BARI, 14 DIC. - Continua con successo, ormai al terzo appuntamento, la stagione di ABELIANODANZA con “L’attesa”, una singolare performance e personale rivisitazione di Domenico Iannone, con Mauro Losapio, Enrica Mongelli, Filippo Terlizzi e la partecipazione straordinaria di Vito Signorile. La coreografia s’ispira a una delle più famose opere teatrali di Samuel Beckett: “Aspettando Godot”, scritto verso la fine degli anni quaranta.  AbelianoDanza, a cura del maestro e coreografo Domenico Iannone, ospiterà da ottobre 2017 ad aprile 2018 importanti compagnie di danza contemporanea tra cui la Compagnia Zappalà Danza e Spellbound Contemporary Ballet. Cinque le sezioni di danza proposte da Domenico Iannone: Neoclassico, Modern, Contemporaneo, Hip Hop e Tradizione Popolare. La rassegna AbelianoDanza, si pone nell'avanguardia della ricerca del linguaggio del corpo approfondendo l'arte della danza con la partecipazione di giovani talenti e compagnie di formazione classica”.  Ne “L’attesa” Iannone si beffa della quotidianità di due individui cagionevoli, dalla dubbia identità, che si muovono sulla scena in punta di piedi nell'indecisione di una apparente fragilità. Due persone si incontrano, come in un viaggio, vivono un tratto della loro esistenza in comune e poi, più nulla. Poi ne incontrano altre due, hanno una dipendenza in comune e più niente; ruotano intorno alla loro vita giusto per percorrerla, oltrepassarla, superarla, in attesa... Sprigionano sentimenti in contraddizione: amore e insofferenza reciproca. Si cercano e si respingono. "Sono tanto vicini da farsi male. Sono persi in un tempo atemporale, in uno spazio vuoto. Vorrebbero impiccarsi". 
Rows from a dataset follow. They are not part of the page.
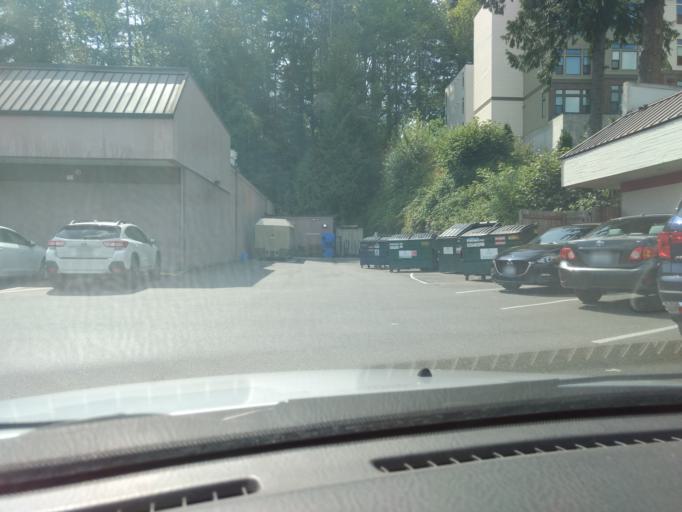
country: US
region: Washington
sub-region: King County
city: Bothell
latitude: 47.7656
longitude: -122.2111
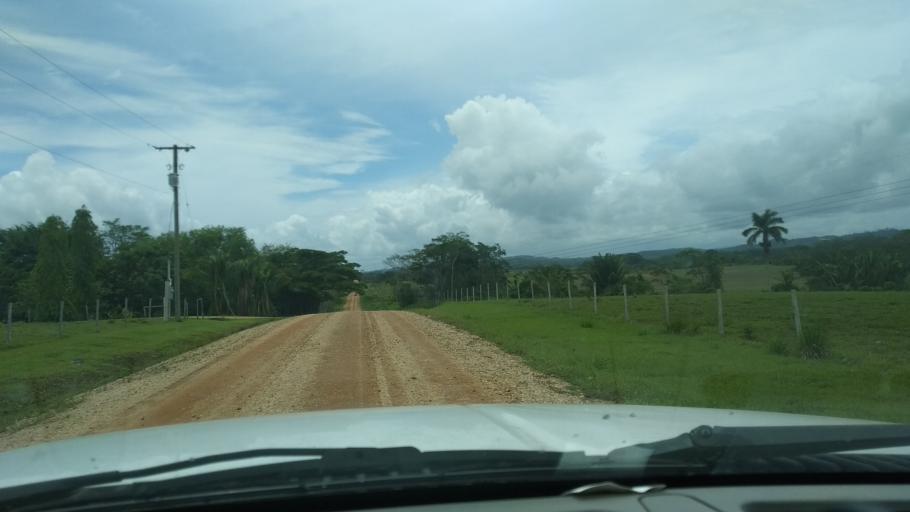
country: BZ
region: Cayo
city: San Ignacio
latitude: 17.2263
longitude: -88.9851
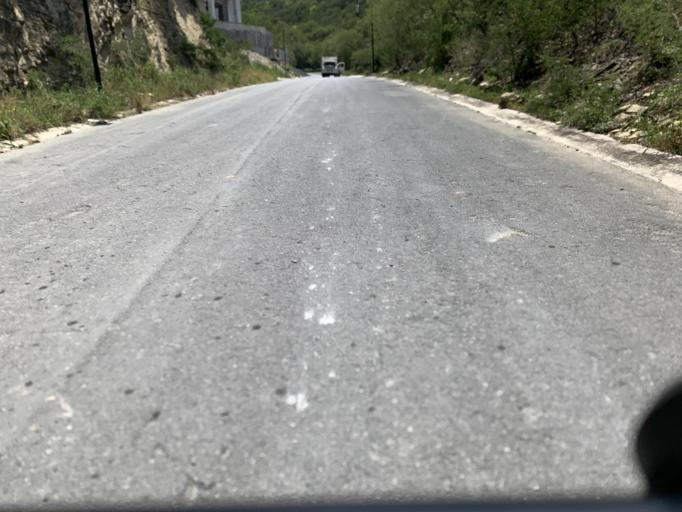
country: MX
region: Nuevo Leon
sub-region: Juarez
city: Bosques de San Pedro
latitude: 25.5124
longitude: -100.1814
Dietro le quinte, al termine dello spettacolo abbiamo intervistato Domenico Iannone: Domanda: può parlarci del discorso sul viaggio che ha inteso intraprendere? Risposta: si tratta di un viaggio interiore, di due soggetti borderline che Beckett stesso, non chiarisce, lascia che siano i critici ad interpretare. Io l'ho visto come il dramma psicologico di due persone ai margini della società, qualcuno volendo ne ha anche voluto identificare l'omosessualità, ma niente di definito. In questo Beckett lascia spazio alla libera interpretazione dello spettatore. Non c'è un approdo degli eventi, lo spettacolo in ogni sua parte sembra ricominciare daccapo. Domanda: come mai questa scelta? Risposta: io ho sempre bisogno di avere come riferimento una traccia drammaturgica, sento il bisogno di raccontare, questa testo di Beckett mi intrigava in un periodo particolare della mia vita, il primo debutto è avvenuto proprio cinque anni fa a Bari, in cui ero io a calcare le scene nel ruolo di un ballerino non più giovane. Mi affascinava la problematica psicologica dell'incomunicabilità di questi personaggi. Domanda: viene anche affrontato il tema dell'incomunicabilità dell'uomo moderno? Risposta: si certo, ma anche della solitudine, del volersi raccontare e al tempo stesso la paura di farlo. Desiderio di comunicare e impossibilità nel realizzarlo... e il rischio di lasciarsi andare. Domanda: sulla scena molti gli elementi della quotidianità, cosa ha inteso simboleggiare? Risposta: si infatti, essi sono calati nel quotidiano a cominciare dagli abiti che indossano e dagli oggetti del quotidiano che maneggiano, poi c'è l'elemento androgeno della forza, che non si capisce quanto è uomo e quanto è donna.